Today's Story Line:

Seven years of patience with Saddam Hussein ended on Wednesday with the American missile strikes. Now the world may be entering an era in which tyrants with dangerous weapons will be struck before they can strike.

The US is also shifting the way it contains Serbia's strongman.

On a lighter note, read about Russia's remote wilderness wonderland.

- Clayton Jones

World Editor

REPORTERS ON THE JOB

* TALES FROM GROUND ZERO: Hunkered down in Baghdad, Mideast bureau chief Scott Peterson confirms it's extremely difficult - and probably foolhardy - to leave the press center in the rear of the Information Ministry without one the government's "minders," combination watchdogs and translators. Minders practice a considerable amount of spin control: Scott was taking a photo of a funeral procession whose coverage was clearly encouraged. But he was firmly interrupted for aiming his lens at two Iraqi soldiers who had lost their composure. There are also telling glimpses of goings-on that appear not to be part of the official agenda. Around 11:30 Thursday morning, Peterson was checking out a crater in a Baghdad side street caused by a missile he'd heard land around 3 a.m. Bored-looking workers were already dumping several truckloads of fill beside it. "Not even in Seattle do public-works jobs get done with that kind of speed," said Scott, using his hometown for reference.

PRESS CLIPS

* SPARE THAT (CHRISTMAS) TREE: Officials in the region around Russia's Far Eastern port city of Vladivostok are reducing this year's Christmas tree harvest by 40 percent (from 100,000 last year) because hard times have shrunk the market for them, according to the Vladivostok News, even at less than 50 cents per yard.
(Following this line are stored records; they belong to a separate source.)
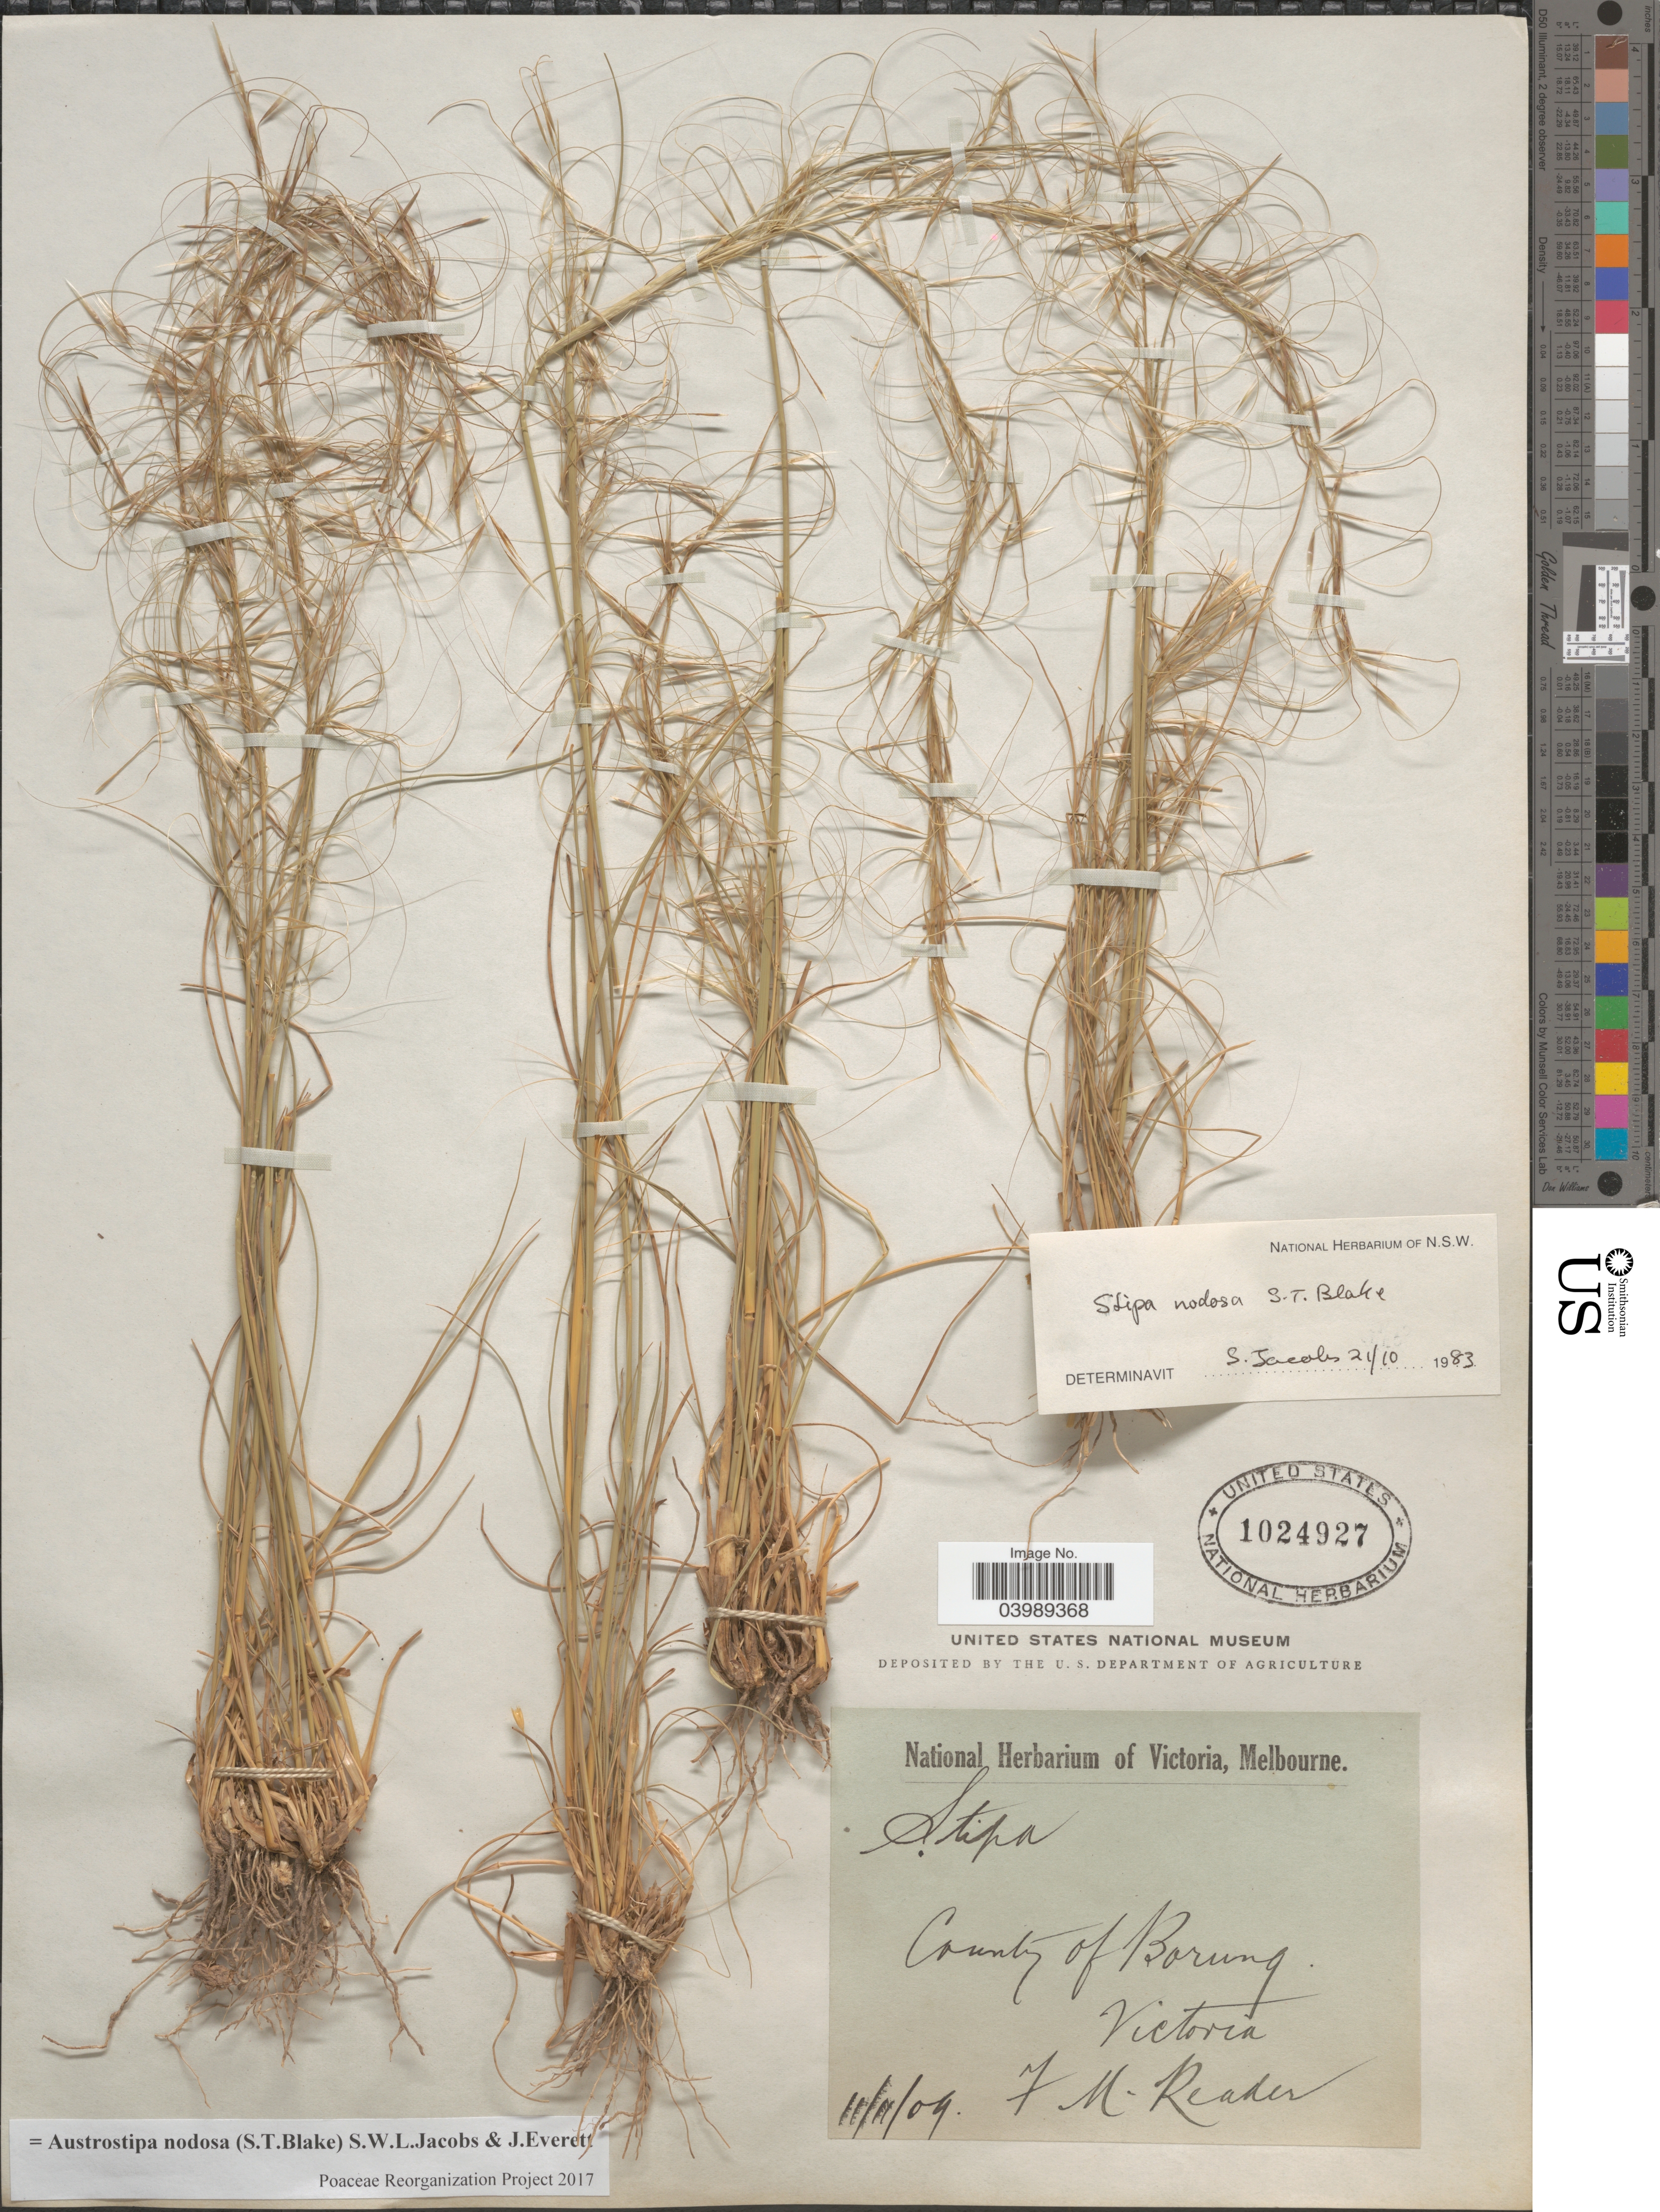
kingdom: Plantae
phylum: Tracheophyta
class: Liliopsida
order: Poales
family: Poaceae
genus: Austrostipa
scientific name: Austrostipa nodosa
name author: (S.T. Blake) S.W.L. Jacobs & J. Everett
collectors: F. Reader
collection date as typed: Transcribed d/m/y: 11/11/9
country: Australia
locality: County of Borung. Victoria.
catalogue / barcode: US 1024927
Officials also are having to combat "spruce poachers" who, if caught by the Cossacks paid to guard many plantations, face a fine of up to almost $10 per yard. Despite the fall in demand, cutting spruces is profitable for all 31 forestry farms in the Primorye region, the paper reports.

* WOMEN'S LIB BY OTHER MEANS: Economic downturns are no fun for Saudi Arabian hard-liners either. Al Quds al-Arabi newspaper in London reports that a fall in oil prices might mean women will at last be able to drive in the conservative kingdom. Falling standards of living mean that many middle-class families have had to dispense with the services of a chauffeur, and men are reluctant to take time off work to drive their children to school or their wives to the shops.